Yeah, you're right. Only one loop has to be checked in this case. I'll update the test as per your suggestion. Thank you!

deepak2427 updated this revision to Diff 154244.Jul 5 2018, 8:24 AM

Updated with test from Bjorn Pettersson which is much more accurate and clearer. Thanks!

bjope added a comment.Jul 5 2018, 10:14 AM

I have updated the test to not run the optimizer. The test I had added previously for checking if the unroller is respecting the pragma is useful I think. Not sure where that can be added though.
I guess it's independent of this patch anyway. If the patch and test is okay, will update bugzilla as well.

My idea was to forbid the IR that caused problems for the unroller (and other optimization passes). Then we do not need to fixup various passes to handle "misplaced" llvm.loop annotations correctly. And neither do we need to implement test cases to verify that the "misplaced" annotations are handled correctly for lots of passes.

I played around a little bit with teaching the IR Verifier in opt to check that !llvm.loop only is put in loop latches.
Something like this might do the trick, when added to Verifier::visitInstruction in lib/IR/Verifier.cpp:

#include "llvm/Analysis/LoopInfo.h"

if (I.getMetadata(LLVMContext::MD_loop)) {
  // FIXME: Is SwitchInst also allowed?
  Assert(isa<BranchInst>(I), "llvm.loop only expected on branches", &I);
  LoopInfo LI;
  LI.analyze(DT);
  Loop* L = LI.getLoopFor(BB);
  Assert(L, "llvm.loop not in a loop", &I);
  Assert(L->isLoopLatch(BB), "llvm.loop not in a latch", &I);
}

Note that the above just was a simple test. We do not want to reinitialize LoopInfo for each found occurence of !llvm.loop.
Another problem is that the Verifier is used by lots of tools that currently do not link with LoopInfo from the Analysis code module.

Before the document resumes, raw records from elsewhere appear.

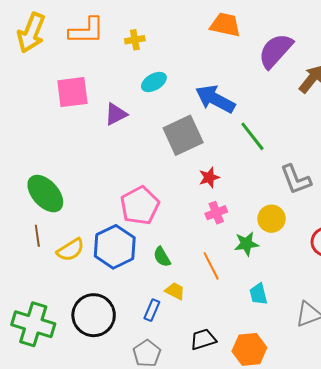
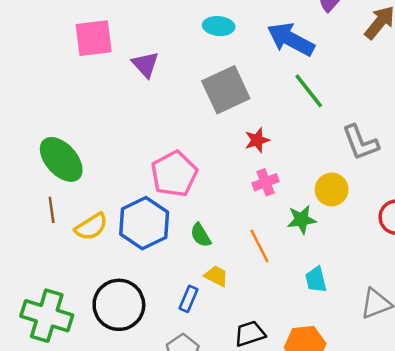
cyan ellipse: (154, 82) -> (219, 26), moved, turned 35
blue arrow: (215, 99) -> (291, 39), moved
purple triangle: (116, 114) -> (145, 64), turned -45

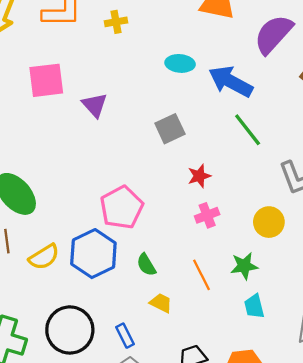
cyan ellipse: (219, 26) -> (180, 63), moved
gray square: (226, 90) -> (170, 129), size x0.7
green star: (302, 220) -> (244, 266), moved
blue rectangle: (189, 299) -> (125, 336), moved, turned -50

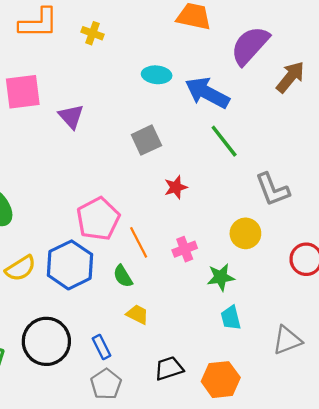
yellow cross: (116, 22) -> (92, 33), turned 30
pink cross: (207, 215) -> (185, 249), moved
orange line: (201, 275) -> (139, 242), moved

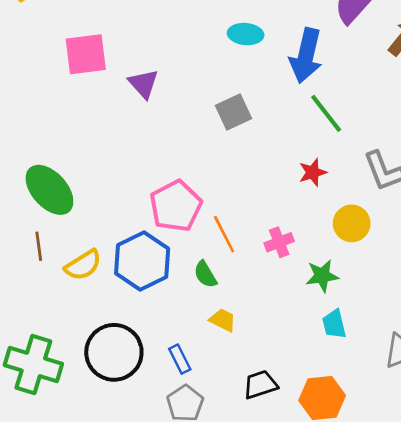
blue arrow: (207, 93) -> (306, 56), turned -105
red star: (176, 187) -> (313, 172), moved

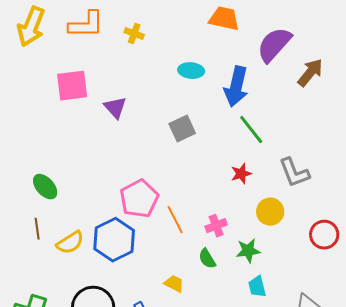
green ellipse: (49, 190) -> (45, 187), size x0.7
green semicircle: (205, 274) -> (207, 259), moved

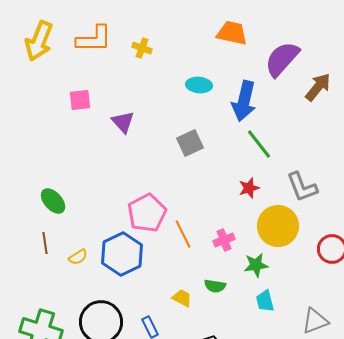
pink square: (72, 86) -> (80, 100), size x0.7
yellow circle: (270, 212) -> (278, 226), size x1.5
yellow semicircle: (70, 243) -> (78, 257), size x0.7
green semicircle: (207, 259) -> (215, 286), moved, turned -50

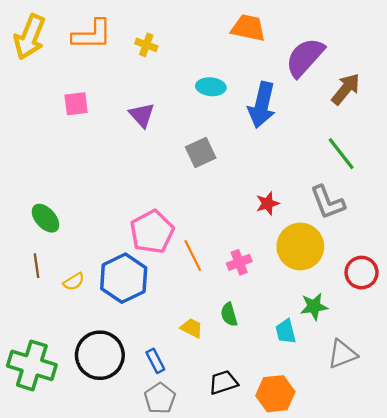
purple triangle: (123, 122) -> (142, 115), moved
green line: (259, 144) -> (341, 154), moved
green star: (256, 265) -> (314, 307), moved
green semicircle: (215, 286) -> (229, 314), turned 65

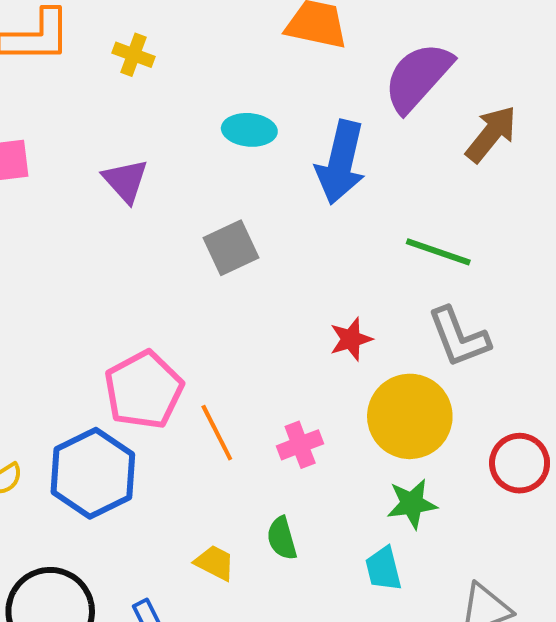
green line: (341, 154) -> (438, 252), moved, turned -33
green star: (314, 307) -> (412, 504), moved

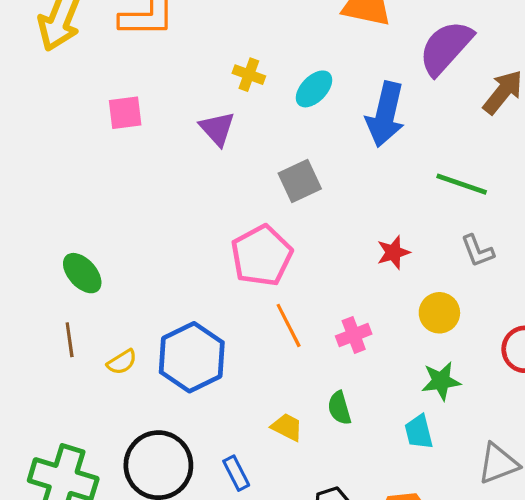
yellow cross: (133, 55) -> (249, 75), moved
cyan ellipse: (249, 130) -> (314, 89), turned -51
gray L-shape: (459, 337) -> (478, 251), size x0.7
pink pentagon: (144, 390) -> (262, 256), moved
yellow circle: (410, 416) -> (439, 313), size x0.6

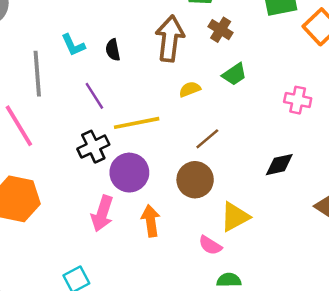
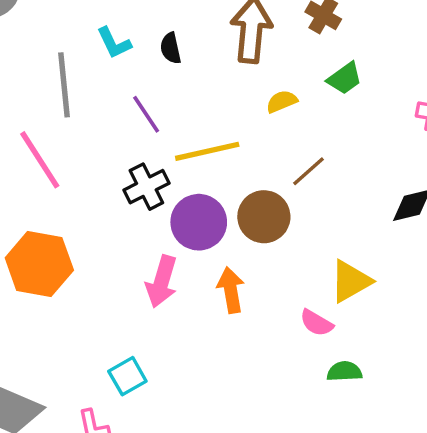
brown circle: (195, 180) -> (264, 217), moved

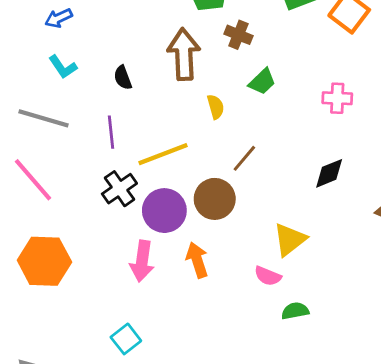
cyan L-shape: (114, 43) -> (63, 67), moved
gray line: (64, 85) -> (44, 118), turned -60
yellow semicircle: (282, 101) -> (216, 107), turned 105
purple line: (146, 114) -> (111, 132), turned 36

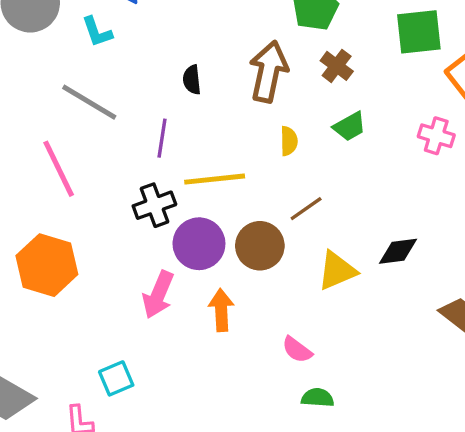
cyan L-shape: (63, 67) -> (97, 32), moved
pink cross: (337, 98) -> (436, 136), moved
yellow triangle: (290, 240) -> (337, 271), moved

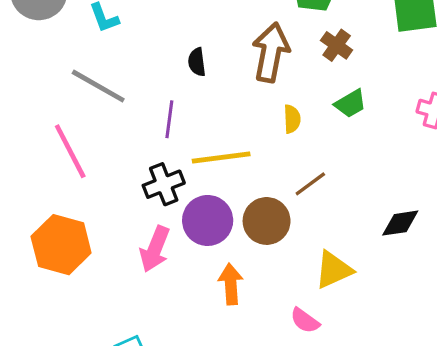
yellow triangle: (337, 271) -> (334, 270), moved
pink arrow: (158, 295) -> (155, 249), moved

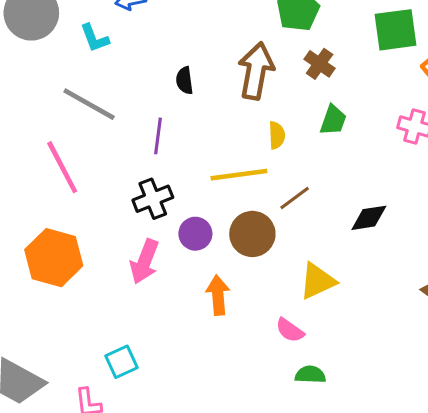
green trapezoid: (350, 104) -> (333, 120), turned -40
yellow line: (221, 158) -> (239, 175), moved
purple circle: (208, 220) -> (195, 234), size x0.7
black diamond: (400, 223) -> (369, 218), moved

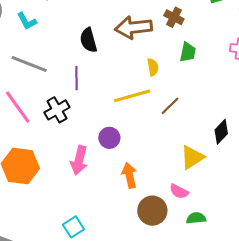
brown arrow: (256, 71) -> (134, 27), turned -99
black semicircle: (184, 80) -> (88, 40), size x1.4
black cross: (153, 199) -> (57, 110), moved
black diamond: (369, 218) -> (221, 132), moved, turned -30
brown circle: (252, 234) -> (152, 211), moved

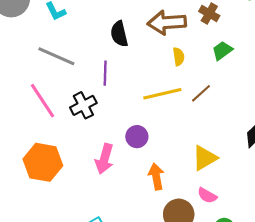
green trapezoid: (188, 52) -> (222, 51), turned -140
yellow semicircle: (153, 67) -> (179, 57), moved
brown line: (170, 106) -> (201, 93), moved
yellow triangle: (192, 157) -> (205, 158), moved

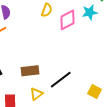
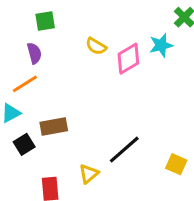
yellow semicircle: (47, 10) -> (96, 46), turned 104
brown rectangle: (30, 71) -> (54, 127), moved

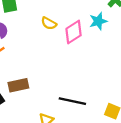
black line: (124, 150) -> (72, 101), turned 55

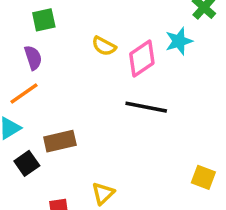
black line: (72, 101) -> (146, 107), moved

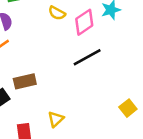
black line: (146, 107) -> (87, 57), turned -40
yellow square: (203, 177) -> (128, 108), turned 30

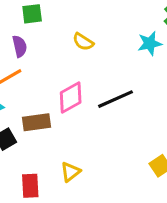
pink diamond: (84, 22) -> (71, 97), moved

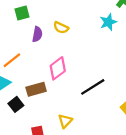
purple semicircle: (20, 46) -> (37, 34), moved, turned 32
black line: (116, 99) -> (93, 87), moved

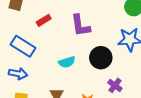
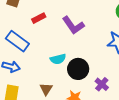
purple L-shape: (80, 26) -> (73, 25), turned -30
black circle: (101, 58) -> (78, 69), moved

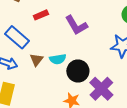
purple cross: (102, 84) -> (101, 89), size x1.6
brown triangle: (46, 89) -> (36, 60), moved

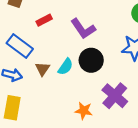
cyan semicircle: (58, 59) -> (65, 67), turned -42
black circle: (78, 71) -> (91, 60), moved

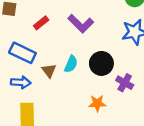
black circle: (91, 60) -> (101, 63), moved
purple cross: (115, 96) -> (125, 83), size x0.7

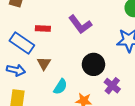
red rectangle: (41, 23) -> (43, 28), moved, turned 32
cyan semicircle: (71, 64) -> (60, 87), moved

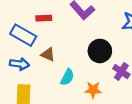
brown triangle: (44, 63) -> (48, 54), turned -32

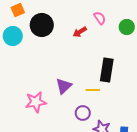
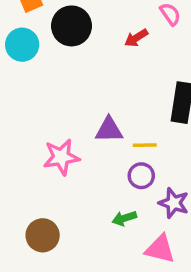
purple triangle: (64, 86) -> (109, 130), turned 42
yellow line: (93, 90) -> (145, 145), moved

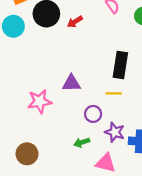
red arrow: (136, 38) -> (75, 22), moved
yellow line: (145, 145) -> (114, 93), moved

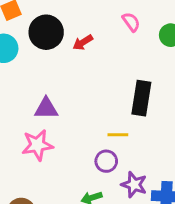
purple triangle: (71, 83) -> (46, 108), moved
yellow line: (114, 93) -> (118, 135), moved

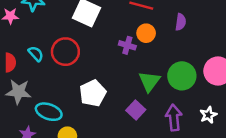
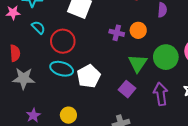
orange circle: (146, 33) -> (138, 30), moved
cyan semicircle: (36, 54) -> (38, 27), moved
cyan ellipse: (49, 112) -> (62, 69), moved

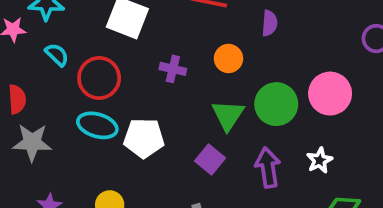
purple cross: (117, 33) -> (173, 69), moved
white pentagon: (89, 76) -> (144, 138), turned 30

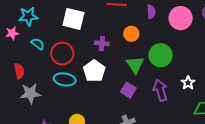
pink circle: (330, 94) -> (181, 18), moved
white pentagon: (144, 138) -> (94, 71), moved, turned -30

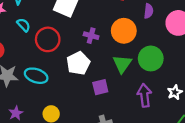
orange circle: (131, 34) -> (124, 31), size x1.5
cyan ellipse: (65, 79) -> (36, 76), moved
purple square: (128, 90) -> (100, 87), moved, turned 35

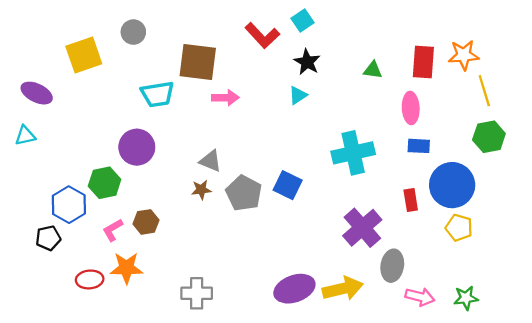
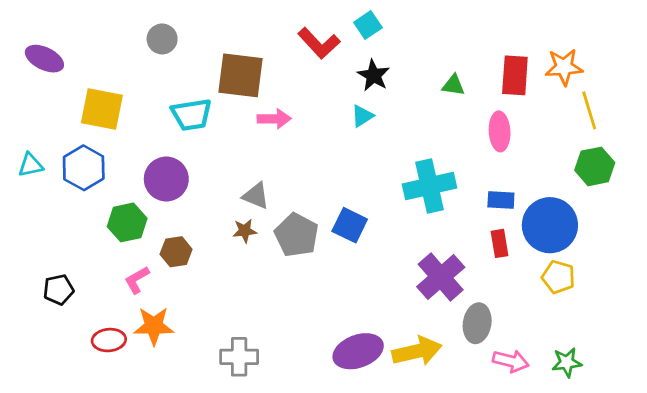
yellow square: (84, 55) -> (102, 109), moved, turned 30
purple ellipse: (37, 93) -> (44, 59), moved
blue rectangle: (419, 146) -> (501, 200), moved
blue hexagon: (69, 205) -> (84, 168), moved
brown hexagon: (146, 222) -> (176, 252), moved

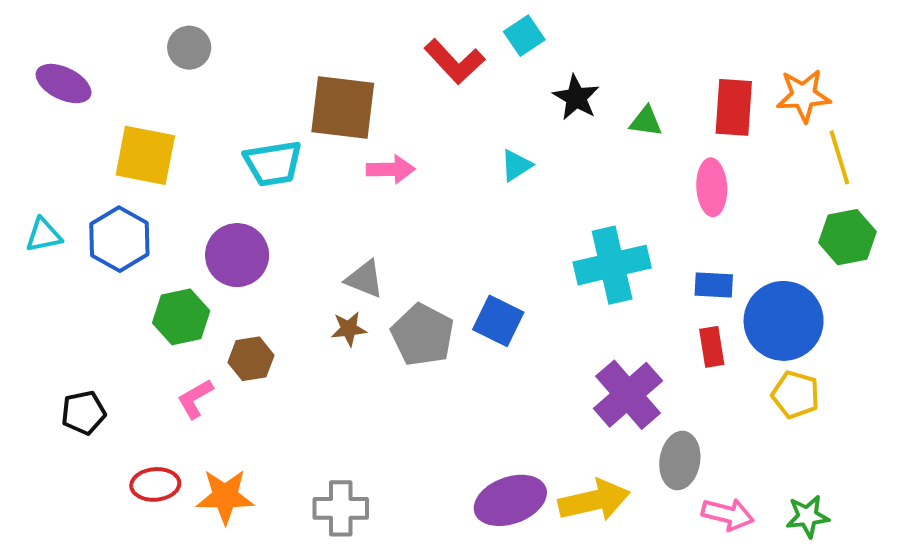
gray circle: (162, 39) -> (189, 48), moved
black star: (374, 75) -> (576, 97), moved
orange star: (154, 326) -> (225, 496), moved

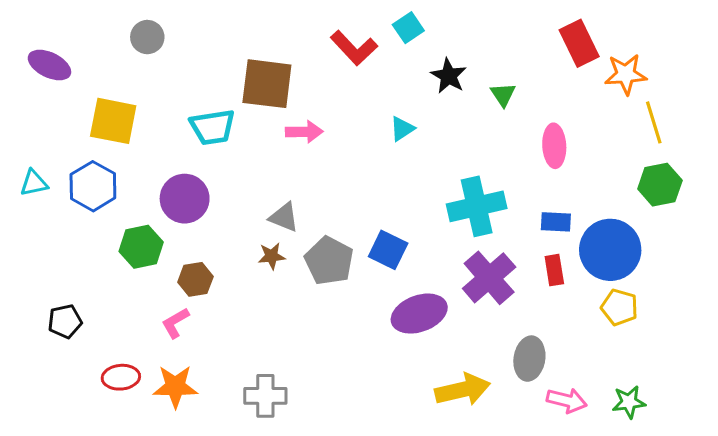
red rectangle: (734, 107) -> (579, 43), moved, turned -30
green triangle: (646, 121) -> (503, 95), turned 48
purple cross: (628, 395) -> (489, 278), moved
pink L-shape: (195, 399) -> (175, 323), moved
purple ellipse: (510, 500) -> (419, 314), moved

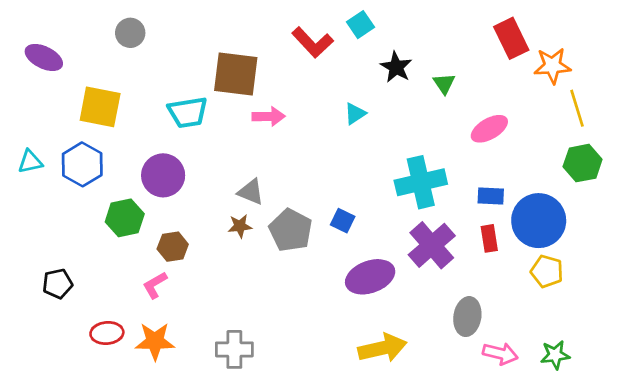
pink ellipse: (554, 146) -> (489, 129), turned 63
blue square: (388, 250) -> (343, 221), size x0.7
yellow arrow: (463, 390) -> (382, 348), moved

So maybe this should go into the LoopVerifier pass instead (although I'm not sure if that is commonly used).
Or is there some other place where we can do it? Or some other way to do a similar check (without using LoopInfo)?

I can bring this up on llvm-dev, to get some more feedback on the idea of having a verifier for this, and how to do it properly.

bjope accepted this revision.Jul 10 2018, 9:24 AM

LGTM!

This revision is now accepted and ready to land.Jul 10 2018, 9:24 AM
deepak2427 marked an inline comment as done.Jul 10 2018, 9:46 AM

@Bjorn, Thanks for reviewing and accepting the patch.

Could you please advise on the next steps?
Would someone else commit this on my behalf or should I request for commit access?

Thanks,
Deepak Panickal

@Bjorn, Thanks for reviewing and accepting the patch.

Could you please advise on the next steps?
Would someone else commit this on my behalf or should I request for commit access?

Thanks,
Deepak Panickal

I can commit this for you, and then you should be able to close the bugzilla ticket. Include a reference to the SVN id that will be the result of my commit when closing the bugzilla ticket.

This revision was automatically updated to reflect the committed changes.